Macro lenses can be pretty costly, and if you don’t want to spend that much money, extension tubes can be a much cheaper alternative. Extension tubes will go between the camera and lens and make the lens focus closer, allowing you to essentially convert a standard lens into a macro lens.
Extension tubes add a small amount of inconvenience and the quality may not be quite as good as using a good macro lens, but they can be a great option if you’re looking to get started with macro photography without breaking the bank.
A diopter is another option for getting started in macro photography without purchasing a true macro lens. The diopter is a close up filter that screws on to the end of the lens and acts like a magnifying glass.
Just like extension tubes, the quality may not be quite as good as a dedicated macro lens, but the diopter is more than capable of serving as a good starting point.
A third hand is any type of device that can be used to hold objects in place for your macro photos. This won’t be relevant for all of your macro photos, but there may be times when you need an extra hand to hold a plant or some other object right where you want it. This could be something that you rig up with a little bit of creativity.
Flash and Diffuser
Natural light is preferred to a flash, but you may not have a lot of flexibility with some of your macro shots.

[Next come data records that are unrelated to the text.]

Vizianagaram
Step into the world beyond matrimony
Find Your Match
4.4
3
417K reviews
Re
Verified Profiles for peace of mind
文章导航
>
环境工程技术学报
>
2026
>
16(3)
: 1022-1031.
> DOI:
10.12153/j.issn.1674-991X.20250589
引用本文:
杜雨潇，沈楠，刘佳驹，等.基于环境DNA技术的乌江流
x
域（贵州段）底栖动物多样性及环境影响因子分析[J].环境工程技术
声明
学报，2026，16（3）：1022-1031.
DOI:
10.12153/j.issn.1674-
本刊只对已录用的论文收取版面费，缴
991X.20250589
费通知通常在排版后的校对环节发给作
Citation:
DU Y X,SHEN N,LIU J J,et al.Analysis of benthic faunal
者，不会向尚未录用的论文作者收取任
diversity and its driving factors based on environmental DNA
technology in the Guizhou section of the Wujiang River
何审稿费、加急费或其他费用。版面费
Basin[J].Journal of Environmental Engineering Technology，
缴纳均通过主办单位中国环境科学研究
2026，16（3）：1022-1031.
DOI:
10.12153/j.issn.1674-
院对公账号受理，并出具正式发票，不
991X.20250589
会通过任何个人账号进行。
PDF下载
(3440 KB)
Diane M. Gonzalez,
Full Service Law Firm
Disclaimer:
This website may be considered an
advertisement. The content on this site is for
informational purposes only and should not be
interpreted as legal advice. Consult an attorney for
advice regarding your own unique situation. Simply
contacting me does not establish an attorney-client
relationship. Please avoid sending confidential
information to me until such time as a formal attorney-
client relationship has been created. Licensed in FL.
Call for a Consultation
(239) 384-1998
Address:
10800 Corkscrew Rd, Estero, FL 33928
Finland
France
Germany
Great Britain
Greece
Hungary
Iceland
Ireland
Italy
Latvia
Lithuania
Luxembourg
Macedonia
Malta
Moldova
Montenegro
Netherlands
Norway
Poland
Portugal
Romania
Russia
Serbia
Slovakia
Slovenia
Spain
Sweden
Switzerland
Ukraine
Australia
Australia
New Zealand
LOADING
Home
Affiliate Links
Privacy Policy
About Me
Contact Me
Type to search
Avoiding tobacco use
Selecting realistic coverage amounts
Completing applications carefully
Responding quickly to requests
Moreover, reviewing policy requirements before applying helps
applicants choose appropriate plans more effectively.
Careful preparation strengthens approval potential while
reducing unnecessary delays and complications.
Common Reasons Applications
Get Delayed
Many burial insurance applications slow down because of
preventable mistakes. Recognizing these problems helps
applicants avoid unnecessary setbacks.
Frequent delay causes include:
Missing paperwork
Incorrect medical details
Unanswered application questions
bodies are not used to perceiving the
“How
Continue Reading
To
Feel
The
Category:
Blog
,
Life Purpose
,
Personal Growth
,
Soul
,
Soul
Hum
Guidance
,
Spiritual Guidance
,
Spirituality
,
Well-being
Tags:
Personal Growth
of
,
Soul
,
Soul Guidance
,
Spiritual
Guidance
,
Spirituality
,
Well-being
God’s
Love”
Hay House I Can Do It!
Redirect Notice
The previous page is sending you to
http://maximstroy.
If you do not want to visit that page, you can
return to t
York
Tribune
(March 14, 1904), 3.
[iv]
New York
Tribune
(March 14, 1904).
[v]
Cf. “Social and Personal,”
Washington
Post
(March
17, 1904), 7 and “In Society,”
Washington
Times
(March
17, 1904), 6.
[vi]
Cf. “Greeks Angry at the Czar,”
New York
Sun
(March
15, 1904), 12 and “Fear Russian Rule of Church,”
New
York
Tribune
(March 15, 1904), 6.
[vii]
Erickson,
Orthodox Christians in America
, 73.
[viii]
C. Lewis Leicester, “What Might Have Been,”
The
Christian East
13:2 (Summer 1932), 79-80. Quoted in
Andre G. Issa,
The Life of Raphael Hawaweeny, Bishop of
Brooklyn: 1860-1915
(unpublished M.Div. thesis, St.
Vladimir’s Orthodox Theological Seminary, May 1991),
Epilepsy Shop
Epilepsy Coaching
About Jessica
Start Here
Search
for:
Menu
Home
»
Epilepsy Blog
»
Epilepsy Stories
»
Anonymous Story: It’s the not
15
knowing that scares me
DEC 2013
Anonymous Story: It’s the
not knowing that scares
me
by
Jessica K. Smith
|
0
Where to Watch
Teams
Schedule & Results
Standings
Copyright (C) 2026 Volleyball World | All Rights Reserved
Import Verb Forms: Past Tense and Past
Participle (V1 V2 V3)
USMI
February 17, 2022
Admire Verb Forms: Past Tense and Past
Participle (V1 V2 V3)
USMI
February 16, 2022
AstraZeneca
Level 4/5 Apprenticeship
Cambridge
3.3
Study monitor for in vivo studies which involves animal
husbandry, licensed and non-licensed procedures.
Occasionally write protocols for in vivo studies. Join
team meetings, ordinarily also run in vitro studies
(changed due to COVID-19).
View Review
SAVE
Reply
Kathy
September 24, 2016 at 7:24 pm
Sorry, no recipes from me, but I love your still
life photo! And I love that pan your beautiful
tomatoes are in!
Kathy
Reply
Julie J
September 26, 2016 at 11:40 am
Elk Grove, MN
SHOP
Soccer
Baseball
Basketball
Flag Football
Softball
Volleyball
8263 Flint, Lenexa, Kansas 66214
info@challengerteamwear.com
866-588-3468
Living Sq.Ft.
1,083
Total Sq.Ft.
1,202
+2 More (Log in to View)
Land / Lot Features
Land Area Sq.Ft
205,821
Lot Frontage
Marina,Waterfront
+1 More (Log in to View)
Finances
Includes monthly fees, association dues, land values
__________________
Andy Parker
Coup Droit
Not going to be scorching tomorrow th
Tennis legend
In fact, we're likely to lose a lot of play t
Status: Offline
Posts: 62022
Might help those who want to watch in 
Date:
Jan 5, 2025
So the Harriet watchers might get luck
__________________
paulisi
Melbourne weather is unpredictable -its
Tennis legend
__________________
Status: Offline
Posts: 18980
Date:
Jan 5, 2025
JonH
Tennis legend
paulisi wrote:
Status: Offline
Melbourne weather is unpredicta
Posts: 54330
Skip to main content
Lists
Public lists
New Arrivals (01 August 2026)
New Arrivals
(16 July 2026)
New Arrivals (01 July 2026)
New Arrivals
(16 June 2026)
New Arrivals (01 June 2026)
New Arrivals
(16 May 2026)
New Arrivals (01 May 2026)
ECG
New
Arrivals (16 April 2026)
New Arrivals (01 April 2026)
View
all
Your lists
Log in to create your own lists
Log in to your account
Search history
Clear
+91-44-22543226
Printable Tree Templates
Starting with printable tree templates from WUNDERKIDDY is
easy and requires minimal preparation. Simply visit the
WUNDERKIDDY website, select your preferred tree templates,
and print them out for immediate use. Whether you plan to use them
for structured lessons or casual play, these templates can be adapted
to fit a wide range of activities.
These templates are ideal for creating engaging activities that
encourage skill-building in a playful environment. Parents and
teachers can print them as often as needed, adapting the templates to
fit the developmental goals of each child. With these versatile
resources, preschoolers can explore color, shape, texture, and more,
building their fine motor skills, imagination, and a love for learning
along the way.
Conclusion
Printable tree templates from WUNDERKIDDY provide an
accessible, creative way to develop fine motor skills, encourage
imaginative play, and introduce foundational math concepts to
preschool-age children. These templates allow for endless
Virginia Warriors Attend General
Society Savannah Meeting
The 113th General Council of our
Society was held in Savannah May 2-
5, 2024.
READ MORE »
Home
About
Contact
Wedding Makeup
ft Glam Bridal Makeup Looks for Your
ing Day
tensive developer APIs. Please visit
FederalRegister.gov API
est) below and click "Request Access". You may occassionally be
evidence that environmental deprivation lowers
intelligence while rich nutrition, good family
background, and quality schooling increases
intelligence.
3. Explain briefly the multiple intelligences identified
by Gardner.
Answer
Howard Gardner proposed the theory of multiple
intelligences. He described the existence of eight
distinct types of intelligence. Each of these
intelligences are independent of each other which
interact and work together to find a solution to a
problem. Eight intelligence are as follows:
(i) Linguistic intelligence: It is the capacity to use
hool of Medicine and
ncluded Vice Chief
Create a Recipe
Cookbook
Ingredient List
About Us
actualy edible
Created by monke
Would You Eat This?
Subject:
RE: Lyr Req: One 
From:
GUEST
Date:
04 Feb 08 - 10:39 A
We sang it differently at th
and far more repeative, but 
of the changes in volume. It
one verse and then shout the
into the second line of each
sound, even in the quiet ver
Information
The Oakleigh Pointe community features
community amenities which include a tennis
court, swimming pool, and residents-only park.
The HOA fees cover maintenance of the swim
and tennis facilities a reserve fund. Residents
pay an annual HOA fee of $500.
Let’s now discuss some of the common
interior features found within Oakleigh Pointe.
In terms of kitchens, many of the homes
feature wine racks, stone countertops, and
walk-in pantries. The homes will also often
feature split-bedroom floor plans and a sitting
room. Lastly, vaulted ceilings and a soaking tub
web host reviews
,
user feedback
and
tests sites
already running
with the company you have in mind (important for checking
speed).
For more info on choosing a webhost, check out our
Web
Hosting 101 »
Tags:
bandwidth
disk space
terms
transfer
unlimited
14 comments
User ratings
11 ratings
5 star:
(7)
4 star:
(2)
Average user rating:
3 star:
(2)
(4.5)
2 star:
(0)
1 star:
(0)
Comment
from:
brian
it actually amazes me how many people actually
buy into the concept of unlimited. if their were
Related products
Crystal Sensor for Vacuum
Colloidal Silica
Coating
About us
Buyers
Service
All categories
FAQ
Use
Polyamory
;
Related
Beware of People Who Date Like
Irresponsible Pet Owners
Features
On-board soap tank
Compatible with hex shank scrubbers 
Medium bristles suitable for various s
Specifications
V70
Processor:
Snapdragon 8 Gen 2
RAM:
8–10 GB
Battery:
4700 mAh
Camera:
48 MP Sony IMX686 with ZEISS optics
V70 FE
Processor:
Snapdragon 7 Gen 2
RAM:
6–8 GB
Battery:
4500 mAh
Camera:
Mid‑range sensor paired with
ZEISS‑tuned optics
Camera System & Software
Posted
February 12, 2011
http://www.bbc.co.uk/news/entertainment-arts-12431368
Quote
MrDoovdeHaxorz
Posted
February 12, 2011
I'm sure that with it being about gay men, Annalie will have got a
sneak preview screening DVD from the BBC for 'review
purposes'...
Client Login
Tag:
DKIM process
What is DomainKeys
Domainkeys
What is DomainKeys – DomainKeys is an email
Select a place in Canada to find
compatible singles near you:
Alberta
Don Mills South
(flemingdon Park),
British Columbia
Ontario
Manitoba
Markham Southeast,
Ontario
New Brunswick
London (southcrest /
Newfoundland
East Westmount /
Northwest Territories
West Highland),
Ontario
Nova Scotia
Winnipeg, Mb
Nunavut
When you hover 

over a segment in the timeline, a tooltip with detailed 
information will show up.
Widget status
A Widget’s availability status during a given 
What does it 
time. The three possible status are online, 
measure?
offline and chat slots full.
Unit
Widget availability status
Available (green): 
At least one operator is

Photographing insects or small animals will require a fast shutter speed and you may need to use a small aperture (larger f-stop number) in order to get the right depth of field, so a flash may be necessary. When you do use a flash, a diffuser is recommended because it will soften the light a bit.
2. Choose Your Subject
What will you be photographing? Photographing living things may take more effort because simply finding the insect or animal can be a challenge, and then you’ll have to work without scaring them away.
On the other hand, objects like flowers or other things that you can place wherever you want will be easier to start with.